6. Specify which of these object-positions are required (i.e., arguments) to form a semantically meaningful statement with the subject and the predicate, with all other object-positions being optional (i.e., adjuncts).

The ‘requiredObjectPosition’ property is used to specify which object-positions the statement instance will bind to, while the ‘optionalObjectPosition’ property is used to bind to all other object-positions. In the Editor UI, this could be done using checkboxes.

7. For each object-position, provide a brief description of the type of objects covered by the object-position and give some typical examples.

This is the human-readable definition for the corresponding object-position class. This text can also be used as a tooltip for the corresponding input field for adding or editing corresponding statements.

8. For each object-position, decide whether the object must be represented in the form of a resource or a literal. In the case of a resource, choose a Wikidata class that best specifies the type of entity that is allowed for the object-position, and in the case of a literal, choose the datatype and define datatype-specific constraints if necessary.

This provides input constraints for each object-position, which are documented in the shape specification of the reference schema.

9. Decide whether any logical properties apply to the predicate of the statement (e.g., transitivity) and, if so, which object-position is affected by them.

This is only optional, but required if you want to be able to automatically translate the statement graph resulting from instantiating a reference schema into an OWL graph over which reasoning can be applied. The Editor allows this information to be added to the relevant object-position class via an appropriate Boolean annotation property (e.g., ‘transitive’).

10. Write a human-readable statement using the thematic labels for the subject, the different object-positions, and the predicate.

Provides the dynamic label pattern for this type of statement (see display templates below).

The Rosetta Editor will process the input and create a reference schema along with a statement class and, if the full version of the Rosetta approach is followed, any required object-position classes. The schema itself could be specified in a YAML file, following the notation of LinkML, which can be translated into, e.g., SHACL shapes. The schema specifies slots/attributes with constraints that can be used by the frontend and a knowledge graph application for validation and input control purposes. Constraints include specifying datatypes as ranges such as ‘xsd:float’, max-min, or pattern constraints, and class constraints for resources. Slots belonging to required object-positions would be declared as ‘required: true’, indicating that this slot must have a value. LinkML is a general-purpose, platform-agnostic, object-oriented data modeling language and framework that aims to bring Semantic Web standards to the masses and that makes it easy to store, validate, and distribute FAIR data (61). It can be used with knowledge graph applications to schematize a wide variety of data types, from simple flat checklist standards to complex interrelated normalized data using inheritance. LinkML fits nicely into frameworks common to most developers and database engineers, such as JSON files, relational databases, document stores, and Python object models, while providing a solid semantic foundation by mapping all elements to RDF U(P)RIs.

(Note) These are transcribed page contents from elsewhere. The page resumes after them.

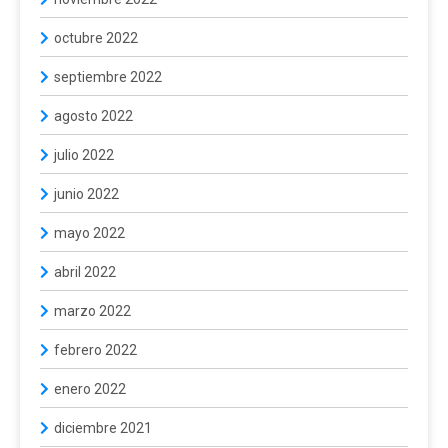
octubre 2022
septiembre 2022
agosto 2022
julio 2022
junio 2022
mayo 2022
abril 2022
marzo 2022
febrero 2022
enero 2022
diciembre 2021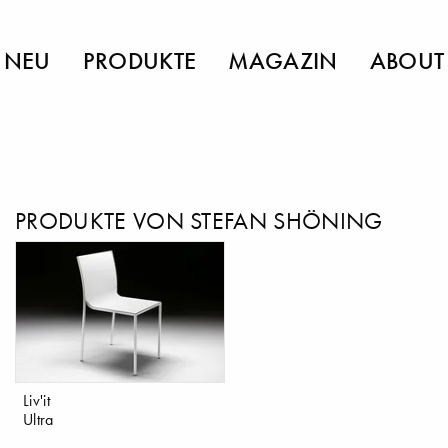
NEU
PRODUKTE
MAGAZIN
ABOUT
PRODUKTE VON STEFAN SHÖNING
Liv'it
Ultra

LinkML also comes with several tools. Generators provide automatic translation from the YAML schema into various formats, including JSON schema, JSON-LD/RDF, SPARQL, OWL, SQL DDL, ShEx, GraphQL, Python data classes, Markdown, and UML diagrams. Loaders and dumpers convert instances of a schema between these formats. Generators thus allow integration with tools provided by other technical stacks. The SPARQL generator allows generating a set of SPARQL queries to be generated from a schema, and the Excel Spreadsheet Generator allows a spreadsheet representation of a schema to be generated. LinkML currently supports four different data validation strategies: 1) validation via Python object instantiation; 2) validation via JSON schema; 3) validation of triples in a triple store or RDF file via generation of SPARQL constraints; or 4) validation of RDF via generation of ShEx or SHACL.